The publication of the Chilcot Report last week, along with the ongoing verbal ejaculations of America's Republican Candidate, have many of us replaying that well-worn Double A-Side vinyl from 2006; 'Saddam Was A Bad Guy But...' / 'Blair Is Satan's Spawn'. I shall leave the latter anthem for another day, but that first glib reduction of Saddam Hussein to a 'Bad Guy But...' which once so irked the late Christopher Hitchens, is something which Choman Hardi'sConsidering the Women will surely do something to redress.
Dr. Hardi, Kurdish exile and celebrated British poet, fills in some gaps left by Western journalists and correspondents who present the Middle East as a military case-study and an alien war-zone inhabited by an alien people. In Considering the Women, Hardi is not concerned with sweeping, wide-angle audits of the Kurdish body politic. The collection is, rather, a plainly spoken, tentative presentation of some of the individual narratives that have played out against the backdrop of human atrocity.
The centre-piece of Considering the Women is 'Anfal'; a devastating sequence comprising testimonies from survivors of one of Saddam Hussein's most brutal and far-reaching evils. On her website, Hardi explains the horrors of Anfal:
"The term 'Anfal' which means 'spoils of war' is the name of the eighth chapter of the Qura'an which came to the prophet in the wake of his first jihad against the non-believers. The Iraqi government used this word to refer to a series of military operations which targeted Kurdish Muslims in the north of Iraq from February to September 1988. By using this word the government intended to mobilise support from within the country and to legitimise the operations in the Muslim world, portraying the Kurds as non-Muslims."
This genocidal campaign of bombing, gas-attacks, starvation and large-scale slaughter is one which Western culture has kept at an emotional distance; it is not the subject of history lessons and movies and it is not part of the mainstream humanitarian vocabulary. Hardi takes on this dark period in her homeland where there are no true victors, and she sees to it that history can be written by the survivors.
The sequence begins with the naïve Researcher delivering a saccharine sonnet to her interviewees, assuring them that 'I have come to learn about your pain' promising that she will 'stay true to your story, / not distort or edit your grief'. This is undermined in the book's acknowledgements where Hardi explains that 'The details of the survivors' stories have been changed', an early sign that we are to regard this 'Researcher' with suspicion.

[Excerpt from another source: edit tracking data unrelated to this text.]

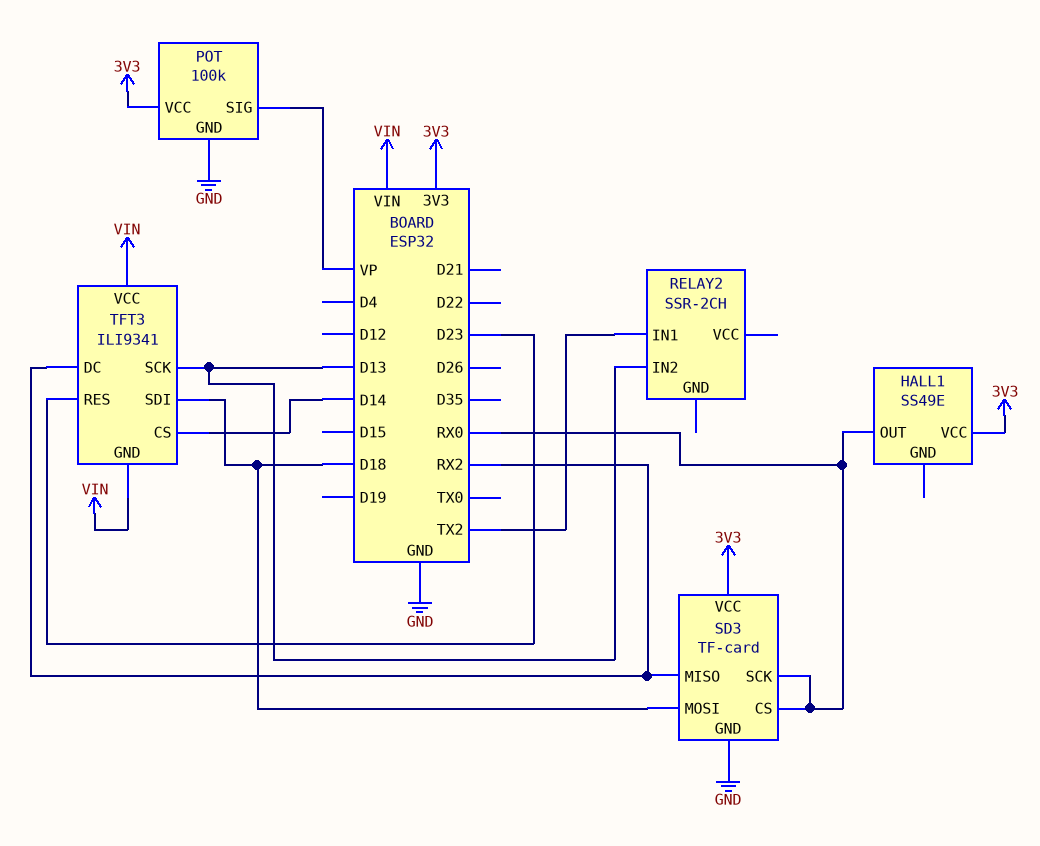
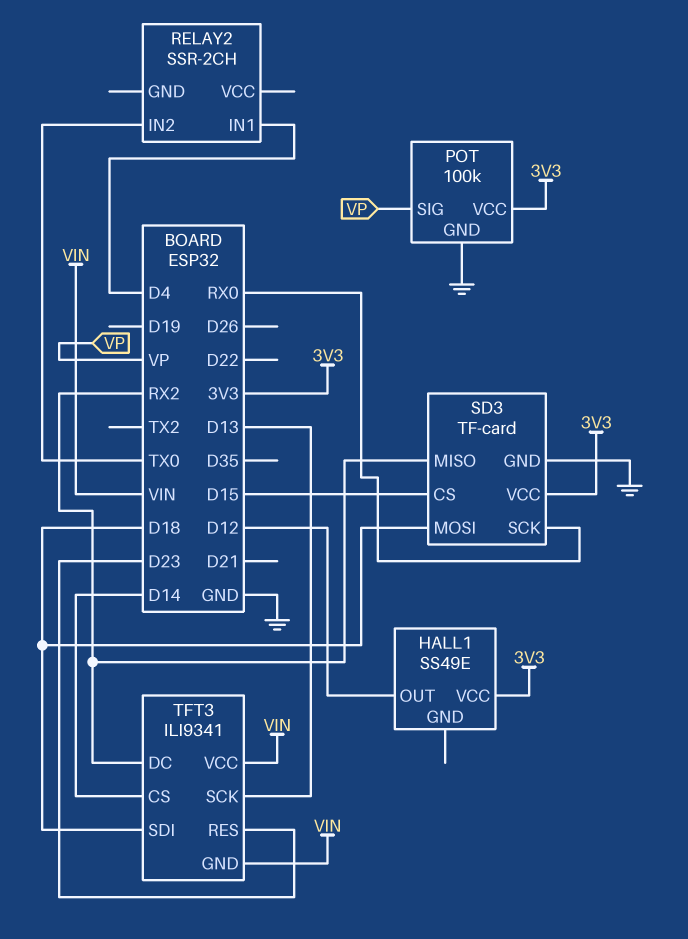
HALL1 pin OUT: RX0 -> D12
RELAY2 pin IN1: TX2 -> D4
RELAY2 pin IN2: D13 -> TX0
SD3 pin CS: RX0 -> D15

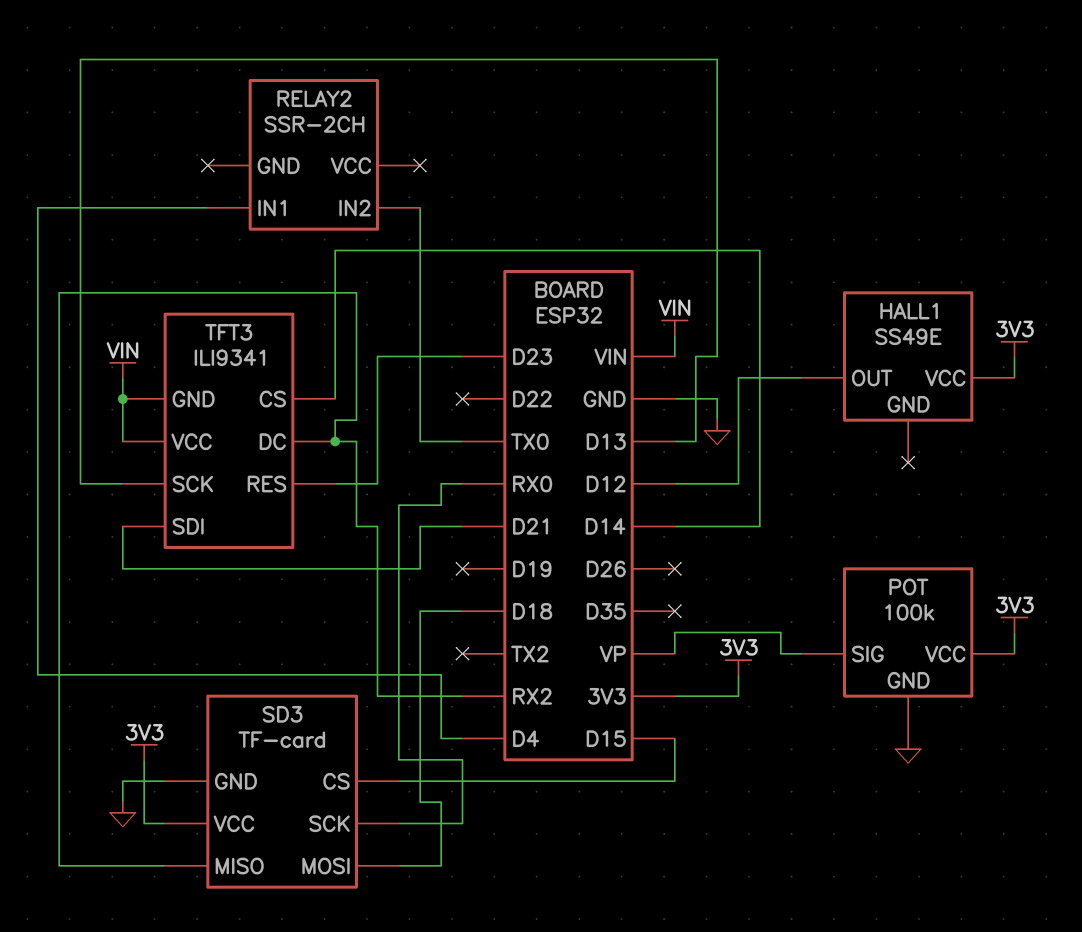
TFT3 pin SDI: D18 -> D21

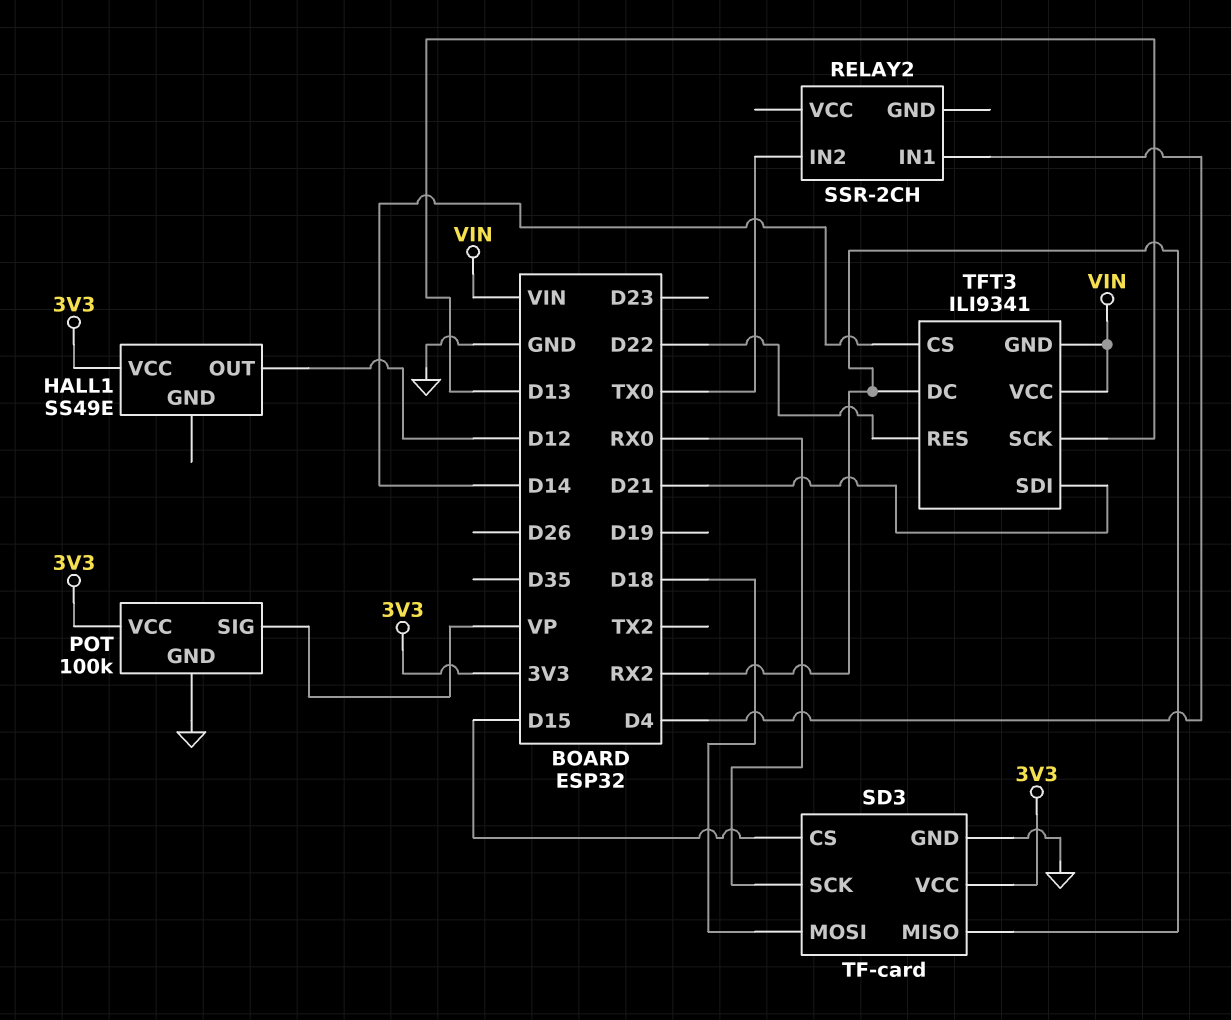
TFT3 pin RES: D23 -> D22

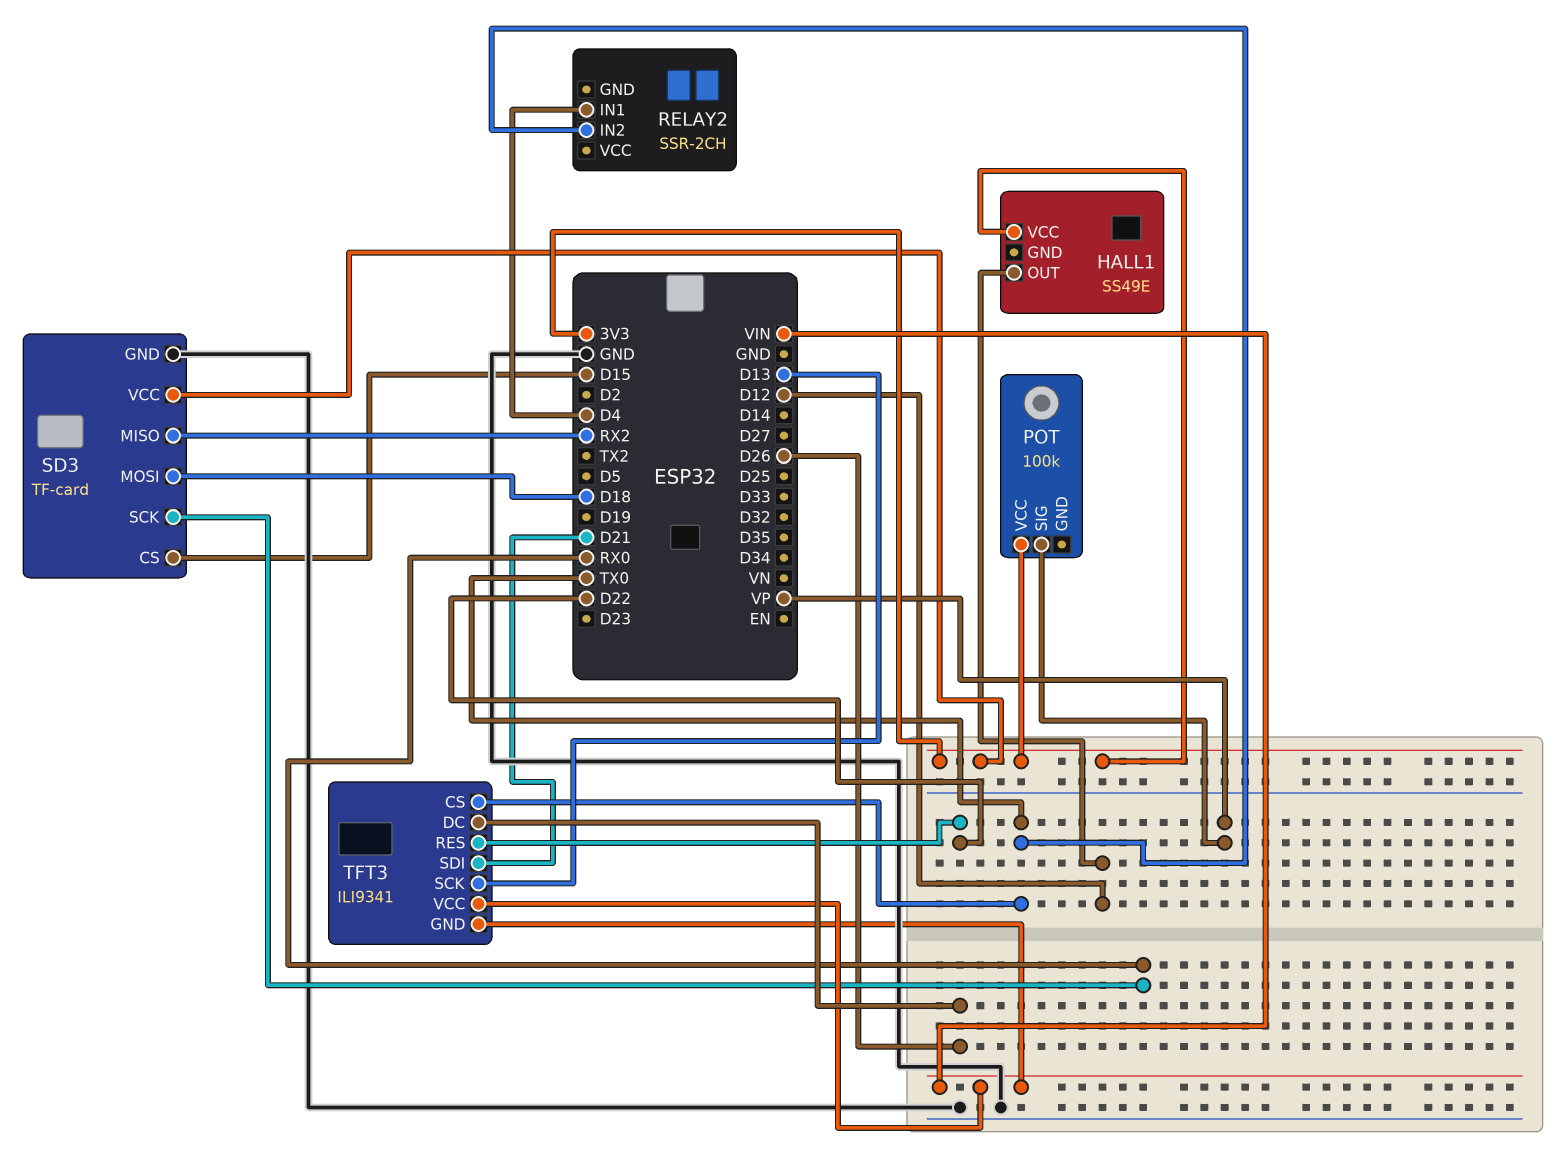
POT pin GND: GND -> none
TFT3 pin CS: D14 -> TX0
TFT3 pin DC: RX2 -> D26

The testimony which follows is harrowing in its frank delivery of human misery and the aftershock of war. In 'The Gas Survivor', the perpetually bleeding survivor has been ostracised from the community and ponders 'Who would have thought there are weapons / that turn every part of your body against you?'. In 'The Child at the Pits', Hardi presents a twelve year-old boy's testimony of a mass shooting. In the bleakest moment of the sequence, 'Dispute Over a Mass Grave', Hardi depicts two mothers arguing. The argument is over whose son's remains they are standing over; who will get to take them home and feel that they have been able to bury their child. Symmetrically, the sequence then ends with an inversion of Auden called 'Researcher's Blues' in which the previously naïve speaker has succumbed to the enormity of her task: 'all I can do is / pour with grief which has no beginning and no end.'
Whilst the fifteen pages which make up 'Anfal' give the collection its most significant swells of pathos and logos, it is the poems either side which contribute the strongest sense of ethos. The opening section deals with the exile's feelings of displacement and desire to heed the homing beacon of a remembered motherland:
"The fact that you left is certain / but when did you cross back? / Was it when you were tickled by your language / once again? When a childhood song intruded, / stayed in your head all through your dreams?" (Crossing Back)
And the section which follows 'Anfal' deals partly with the poet's return to England and the ways in which the trauma of survivor's guilt and the weight of her interviewees' testimony turns her marriage to delicate touchpaper:
"I went back in search of a nation / and found fragments instead - / tribes, regions, dialects, religions. / I went back to make a nation and came / back dispossessed, full of partitions... You didn't understand // why I kept going back to the dust and ruin, / to all the broken hearts that broke my heart." (Our Different Worlds)
Considering the Women is impressive in the sense that it leaves its dent upon the reader. I came away from my first reading dizzied, imbalanced and ashamed in a way which I have not felt since first encountering the work of Primo Levi. The collection delivers snatched fragments of the Kurdish story to an Anglophone audience and enacts the uncomfortable yoking of an adopted nationality with fading memories of a crumbling homeland. The grainy footage of barren Middle-Eastern landscapes which make cameos in UK news reports are hereby superseded, through Hardi, by the unflinching force of human testimony.